>>>>>

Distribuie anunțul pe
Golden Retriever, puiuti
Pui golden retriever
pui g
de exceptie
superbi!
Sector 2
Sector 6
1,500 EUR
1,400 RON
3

<<<<<
>>>>>

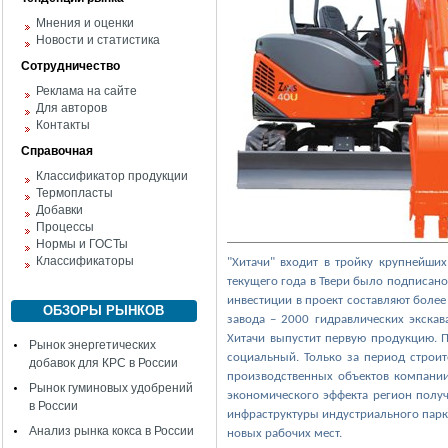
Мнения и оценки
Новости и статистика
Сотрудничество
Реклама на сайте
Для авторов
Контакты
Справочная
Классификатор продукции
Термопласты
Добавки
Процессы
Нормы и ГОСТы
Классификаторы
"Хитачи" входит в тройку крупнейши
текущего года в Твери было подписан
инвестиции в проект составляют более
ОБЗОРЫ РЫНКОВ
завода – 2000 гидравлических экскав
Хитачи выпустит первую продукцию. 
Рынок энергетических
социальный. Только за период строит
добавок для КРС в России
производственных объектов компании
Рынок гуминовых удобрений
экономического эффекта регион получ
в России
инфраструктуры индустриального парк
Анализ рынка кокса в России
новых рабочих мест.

<<<<<

→ **Task to complete**: Write out each line above containing "Рынок".

→ **Response to the exercise**:
Рынок энергетических
Рынок гуминовых удобрений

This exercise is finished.